- Supplied passage
=== Begin Enclosure ===

Quality Care Properties (NYSE: QCP) has set a date for shareholders to vote on its proposed acquisition by Welltower Inc. (NYSE: WELL) and the ProMedica hospital system — and despite rumblings about a potentially better offer, QCP continues to tell shareholders to approve the deal.
The real estate investment trust (REIT) will convene a meeting of its shareholders on July 25 at a Residence Inn in Bethesda, Md., where QCP is based, to determine whether or not the deal will go through.
“The board of directors of the company has unanimously approved the merger and determined that the merger agreement is advisable and in the best interests of the company and its stockholders,” QCP’s management wrote in a proxy notice filed with the Securities and Exchange Commission on Thursday. “The board unanimously recommends that the stockholders of the company vote ‘FOR’ the proposal to approve the merger.”
Under the terms of the deal, first announced in April, the Toledo, Ohio-based Welltower will acquire QCP’s real estate assets in a joint venture with ProMedica, a fellow Toledo company that operates non-profit hospitals. In a separate but related transaction, ProMedica will pick up HCR ManorCare, the struggling skilled nursing provider that accounts for the vast majority of QCP’s tenant portfolio.
QCP revealed a potential wrench in the deal two weeks ago, when management announced that they had received a potentially better offer during the transaction’s “go-shop” period. Still, QCP emphasized that it had not fully vetted the new suitor, and continued to urge shareholders to vote in favor of the existing ProMedica-Welltower deal.
Inside ManorCare’s finances
The proxy statement also broke down some of the reasons why QCP elected to take the Welltower deal instead of its previous takeover plan for the struggling ManorCare chain, which entered Chapter 11 after a series of missed rent payments and other financial issues throughout 2017.
QCP had initially signaled its intention to buy out ManorCare and surrender its status as a publicly traded REIT, but Welltower’s proposal proved superior once QCP’s management started to crunch the numbers.

=== End Enclosure ===

- Listed records

=== Begin Enclosure ===

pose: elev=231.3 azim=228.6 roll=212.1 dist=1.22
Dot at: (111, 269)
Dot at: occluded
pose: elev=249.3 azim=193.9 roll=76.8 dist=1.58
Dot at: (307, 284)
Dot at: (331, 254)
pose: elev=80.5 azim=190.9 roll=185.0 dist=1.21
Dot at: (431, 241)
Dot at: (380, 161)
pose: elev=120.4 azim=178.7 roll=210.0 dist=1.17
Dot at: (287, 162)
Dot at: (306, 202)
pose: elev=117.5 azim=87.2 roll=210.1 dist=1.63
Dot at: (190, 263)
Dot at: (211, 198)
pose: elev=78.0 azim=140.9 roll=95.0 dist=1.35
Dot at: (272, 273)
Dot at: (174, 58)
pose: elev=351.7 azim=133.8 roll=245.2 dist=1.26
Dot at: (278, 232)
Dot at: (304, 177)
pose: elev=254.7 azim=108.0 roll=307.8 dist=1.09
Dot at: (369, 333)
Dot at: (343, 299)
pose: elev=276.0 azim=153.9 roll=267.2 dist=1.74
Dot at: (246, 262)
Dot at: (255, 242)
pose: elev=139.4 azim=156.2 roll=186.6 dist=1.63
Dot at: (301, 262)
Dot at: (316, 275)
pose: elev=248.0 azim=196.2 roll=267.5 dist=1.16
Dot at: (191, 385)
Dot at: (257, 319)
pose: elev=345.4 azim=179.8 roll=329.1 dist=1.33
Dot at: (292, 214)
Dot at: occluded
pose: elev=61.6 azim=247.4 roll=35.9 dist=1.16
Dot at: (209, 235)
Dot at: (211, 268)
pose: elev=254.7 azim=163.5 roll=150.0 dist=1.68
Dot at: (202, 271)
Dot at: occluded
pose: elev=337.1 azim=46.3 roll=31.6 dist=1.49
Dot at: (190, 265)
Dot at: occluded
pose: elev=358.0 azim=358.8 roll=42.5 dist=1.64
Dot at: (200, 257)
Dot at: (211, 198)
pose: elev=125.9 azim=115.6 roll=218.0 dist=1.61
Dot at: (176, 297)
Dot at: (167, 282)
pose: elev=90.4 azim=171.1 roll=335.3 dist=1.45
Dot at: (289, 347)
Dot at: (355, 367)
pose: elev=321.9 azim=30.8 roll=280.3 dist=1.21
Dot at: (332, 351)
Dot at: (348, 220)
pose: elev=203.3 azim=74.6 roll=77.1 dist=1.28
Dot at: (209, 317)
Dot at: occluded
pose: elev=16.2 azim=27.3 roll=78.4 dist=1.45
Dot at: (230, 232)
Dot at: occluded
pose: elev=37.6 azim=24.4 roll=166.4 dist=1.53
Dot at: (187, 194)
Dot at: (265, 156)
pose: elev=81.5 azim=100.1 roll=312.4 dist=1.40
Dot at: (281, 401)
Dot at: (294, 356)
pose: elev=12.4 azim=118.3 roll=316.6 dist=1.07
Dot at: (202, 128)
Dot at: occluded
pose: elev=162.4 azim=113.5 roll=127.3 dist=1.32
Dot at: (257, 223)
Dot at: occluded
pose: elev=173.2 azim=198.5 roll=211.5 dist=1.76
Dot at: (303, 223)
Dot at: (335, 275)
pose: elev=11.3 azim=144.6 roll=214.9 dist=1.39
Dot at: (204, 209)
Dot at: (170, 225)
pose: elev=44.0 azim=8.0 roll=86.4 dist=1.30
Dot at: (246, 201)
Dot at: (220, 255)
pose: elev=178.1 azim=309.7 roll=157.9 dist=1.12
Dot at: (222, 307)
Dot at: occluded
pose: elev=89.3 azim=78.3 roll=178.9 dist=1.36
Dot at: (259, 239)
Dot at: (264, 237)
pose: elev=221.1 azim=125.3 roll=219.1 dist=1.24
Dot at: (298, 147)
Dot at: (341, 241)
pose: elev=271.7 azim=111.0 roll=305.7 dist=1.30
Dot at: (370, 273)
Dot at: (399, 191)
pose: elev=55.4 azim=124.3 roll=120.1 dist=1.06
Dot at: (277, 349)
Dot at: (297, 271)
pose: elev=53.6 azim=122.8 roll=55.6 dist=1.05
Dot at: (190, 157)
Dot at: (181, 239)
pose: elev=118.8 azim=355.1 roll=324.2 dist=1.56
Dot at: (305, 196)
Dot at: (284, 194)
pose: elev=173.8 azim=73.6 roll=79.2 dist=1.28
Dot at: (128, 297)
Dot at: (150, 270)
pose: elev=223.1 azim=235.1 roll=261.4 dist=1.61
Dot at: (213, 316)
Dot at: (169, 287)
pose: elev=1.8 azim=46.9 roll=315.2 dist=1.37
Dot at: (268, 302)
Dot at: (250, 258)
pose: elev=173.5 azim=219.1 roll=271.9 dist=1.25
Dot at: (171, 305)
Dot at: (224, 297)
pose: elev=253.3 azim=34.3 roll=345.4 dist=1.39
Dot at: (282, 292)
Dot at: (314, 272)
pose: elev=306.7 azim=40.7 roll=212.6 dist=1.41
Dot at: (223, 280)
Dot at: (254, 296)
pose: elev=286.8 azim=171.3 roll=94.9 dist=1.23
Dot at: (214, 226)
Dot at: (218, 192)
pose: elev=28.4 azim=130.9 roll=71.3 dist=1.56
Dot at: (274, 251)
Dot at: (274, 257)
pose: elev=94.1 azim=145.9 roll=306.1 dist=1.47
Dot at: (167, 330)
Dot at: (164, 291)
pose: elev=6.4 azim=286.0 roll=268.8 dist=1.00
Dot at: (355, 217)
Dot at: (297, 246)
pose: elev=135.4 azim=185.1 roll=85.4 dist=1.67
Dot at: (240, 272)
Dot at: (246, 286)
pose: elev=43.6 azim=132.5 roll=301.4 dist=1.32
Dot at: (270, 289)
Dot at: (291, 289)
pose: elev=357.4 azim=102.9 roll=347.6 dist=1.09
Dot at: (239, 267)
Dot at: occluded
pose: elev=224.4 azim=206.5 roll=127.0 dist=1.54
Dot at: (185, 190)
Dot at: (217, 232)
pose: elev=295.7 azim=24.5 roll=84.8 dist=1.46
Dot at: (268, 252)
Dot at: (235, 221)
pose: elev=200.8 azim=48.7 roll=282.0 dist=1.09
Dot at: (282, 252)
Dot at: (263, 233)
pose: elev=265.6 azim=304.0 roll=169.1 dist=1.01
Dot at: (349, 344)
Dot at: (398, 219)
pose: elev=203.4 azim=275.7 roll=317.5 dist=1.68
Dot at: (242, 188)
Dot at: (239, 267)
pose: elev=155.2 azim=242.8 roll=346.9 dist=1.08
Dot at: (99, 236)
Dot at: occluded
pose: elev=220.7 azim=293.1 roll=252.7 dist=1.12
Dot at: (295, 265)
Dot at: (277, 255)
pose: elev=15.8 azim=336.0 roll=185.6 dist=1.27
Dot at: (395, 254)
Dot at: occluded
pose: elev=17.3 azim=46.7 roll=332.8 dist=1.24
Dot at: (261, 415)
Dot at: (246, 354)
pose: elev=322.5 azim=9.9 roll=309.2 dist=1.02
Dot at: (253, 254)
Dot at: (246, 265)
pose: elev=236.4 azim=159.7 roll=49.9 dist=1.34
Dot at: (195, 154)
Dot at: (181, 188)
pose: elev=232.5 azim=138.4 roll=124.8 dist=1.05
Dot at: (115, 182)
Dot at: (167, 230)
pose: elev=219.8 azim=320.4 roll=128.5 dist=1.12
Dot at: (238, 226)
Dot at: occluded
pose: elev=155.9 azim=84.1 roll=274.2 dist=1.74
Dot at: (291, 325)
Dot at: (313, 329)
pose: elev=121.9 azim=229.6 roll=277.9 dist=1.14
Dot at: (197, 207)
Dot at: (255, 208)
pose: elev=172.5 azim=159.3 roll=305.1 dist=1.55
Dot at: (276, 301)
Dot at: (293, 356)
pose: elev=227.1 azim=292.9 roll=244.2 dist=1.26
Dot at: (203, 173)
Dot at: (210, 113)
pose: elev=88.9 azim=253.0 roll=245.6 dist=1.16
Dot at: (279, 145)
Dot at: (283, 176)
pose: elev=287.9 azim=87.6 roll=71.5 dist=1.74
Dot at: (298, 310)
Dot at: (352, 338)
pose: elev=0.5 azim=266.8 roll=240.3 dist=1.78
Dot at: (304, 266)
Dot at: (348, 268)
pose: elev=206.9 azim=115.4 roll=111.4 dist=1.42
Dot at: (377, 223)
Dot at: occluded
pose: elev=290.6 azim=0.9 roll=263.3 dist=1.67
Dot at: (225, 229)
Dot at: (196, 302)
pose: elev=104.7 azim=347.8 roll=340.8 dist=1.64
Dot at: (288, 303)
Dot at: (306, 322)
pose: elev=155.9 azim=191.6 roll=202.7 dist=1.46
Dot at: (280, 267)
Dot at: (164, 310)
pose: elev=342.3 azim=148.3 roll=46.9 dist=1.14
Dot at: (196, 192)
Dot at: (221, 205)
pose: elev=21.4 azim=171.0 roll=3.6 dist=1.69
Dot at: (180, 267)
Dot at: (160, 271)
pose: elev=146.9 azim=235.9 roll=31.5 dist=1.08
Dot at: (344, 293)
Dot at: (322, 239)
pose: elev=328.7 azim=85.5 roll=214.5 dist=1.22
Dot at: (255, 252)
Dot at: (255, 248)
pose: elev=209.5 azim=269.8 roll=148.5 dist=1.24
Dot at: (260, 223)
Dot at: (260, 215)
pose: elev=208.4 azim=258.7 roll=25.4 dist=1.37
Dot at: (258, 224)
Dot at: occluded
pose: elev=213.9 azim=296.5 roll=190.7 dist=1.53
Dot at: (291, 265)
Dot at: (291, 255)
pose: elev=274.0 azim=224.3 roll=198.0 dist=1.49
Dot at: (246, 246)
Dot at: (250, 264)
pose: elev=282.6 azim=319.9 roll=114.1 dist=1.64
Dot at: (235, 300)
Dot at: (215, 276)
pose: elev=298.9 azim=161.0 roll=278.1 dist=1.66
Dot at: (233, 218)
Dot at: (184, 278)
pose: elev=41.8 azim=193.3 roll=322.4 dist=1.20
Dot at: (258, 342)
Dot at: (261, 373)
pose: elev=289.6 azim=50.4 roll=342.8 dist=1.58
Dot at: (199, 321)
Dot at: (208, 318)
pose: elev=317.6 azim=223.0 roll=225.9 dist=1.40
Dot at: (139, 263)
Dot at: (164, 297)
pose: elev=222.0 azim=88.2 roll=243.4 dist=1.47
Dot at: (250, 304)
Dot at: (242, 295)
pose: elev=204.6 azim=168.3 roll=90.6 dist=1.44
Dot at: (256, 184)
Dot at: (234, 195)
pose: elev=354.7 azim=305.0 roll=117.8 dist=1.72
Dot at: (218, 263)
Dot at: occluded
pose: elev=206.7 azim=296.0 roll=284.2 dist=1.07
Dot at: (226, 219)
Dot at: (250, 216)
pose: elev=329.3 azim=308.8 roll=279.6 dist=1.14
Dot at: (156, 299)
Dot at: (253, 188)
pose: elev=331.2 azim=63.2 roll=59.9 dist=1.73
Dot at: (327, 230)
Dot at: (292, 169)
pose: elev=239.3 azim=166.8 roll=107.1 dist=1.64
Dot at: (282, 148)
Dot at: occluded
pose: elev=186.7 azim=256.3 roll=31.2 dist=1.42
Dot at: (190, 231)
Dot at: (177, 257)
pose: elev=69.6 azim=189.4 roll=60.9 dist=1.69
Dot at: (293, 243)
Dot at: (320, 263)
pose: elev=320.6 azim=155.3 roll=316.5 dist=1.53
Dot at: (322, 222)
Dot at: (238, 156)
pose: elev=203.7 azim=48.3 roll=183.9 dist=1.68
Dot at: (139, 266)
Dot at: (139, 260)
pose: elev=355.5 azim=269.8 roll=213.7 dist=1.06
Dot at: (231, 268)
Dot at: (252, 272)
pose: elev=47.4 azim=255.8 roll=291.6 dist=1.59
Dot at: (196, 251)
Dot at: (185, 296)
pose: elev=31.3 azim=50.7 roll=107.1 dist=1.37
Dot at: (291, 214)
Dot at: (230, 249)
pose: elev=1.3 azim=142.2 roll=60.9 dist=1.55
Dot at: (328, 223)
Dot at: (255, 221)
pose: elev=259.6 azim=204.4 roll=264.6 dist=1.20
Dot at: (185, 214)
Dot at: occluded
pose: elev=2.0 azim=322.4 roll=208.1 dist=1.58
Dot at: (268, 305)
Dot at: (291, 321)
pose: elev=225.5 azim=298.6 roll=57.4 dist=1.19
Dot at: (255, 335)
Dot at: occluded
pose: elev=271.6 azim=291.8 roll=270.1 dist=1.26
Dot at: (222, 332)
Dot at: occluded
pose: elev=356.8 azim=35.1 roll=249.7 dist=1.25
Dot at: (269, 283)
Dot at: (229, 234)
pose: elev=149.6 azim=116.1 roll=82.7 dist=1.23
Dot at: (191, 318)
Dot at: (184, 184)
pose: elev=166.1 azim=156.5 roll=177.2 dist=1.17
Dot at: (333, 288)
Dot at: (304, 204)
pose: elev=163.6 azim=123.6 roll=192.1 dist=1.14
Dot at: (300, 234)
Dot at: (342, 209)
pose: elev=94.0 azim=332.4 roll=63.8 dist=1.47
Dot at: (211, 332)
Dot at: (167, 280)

=== End Enclosure ===

- Apply what you read
1/ In the QCP article, when and where will the shareholder vote on the deal take place?
2/ Name every company that the QCP article says takes part in the proposed acquisition and its related transaction.
3/ Please continue the article about QCP's proposed sale to Welltower and ProMedica from where it stops.

- Solved problems
1/ On July 25, at a Residence Inn in Bethesda, Md.

2/ Quality Care Properties (QCP), Welltower Inc., ProMedica, HCR ManorCare

3/
“A sustained, long-term negative business trajectory in the skilled nursing and assisted living sectors has been ongoing since 2012 and has steepened over the past year and is expected to continue through at least 2020,” the REIT wrote in its reasons for championing the ManorCare sale to ProMedica.
In addition, QCP cast doubt on ManorCare’s focus on post-acute care through its MedBridge program.
“Industry trends have reduced the attractiveness and operating performance of facilities that focus on post-acute care,” QCP wrote. “In particular, Medicare fee-for-service reimbursement has come under pressure, with a shift towards greater managed care and shorter length of stays, and in many cases, for certain types of post-acute categories, home health care has also become a viable alternative to skilled nursing facilities.”
The REIT also mirrored a point Welltower CEO Tom DeRosa had made while defending the decision to go all in on ManorCare’s properties: The operations are sound, he said, but the buildings themselves have simply been capital-starved under years of ownership by a private equity firm.
“Given these older facilities, and the newer competition that has been built in many of the company’s markets for both asset types, significant capital expenditures are required to remain competitive, and the risks that capital investment alone may not be sufficient to stem the negative operating trends currently being exhibited in the company’s remaining core skilled nursing facilities and assisted living facilities,” QCP concluded.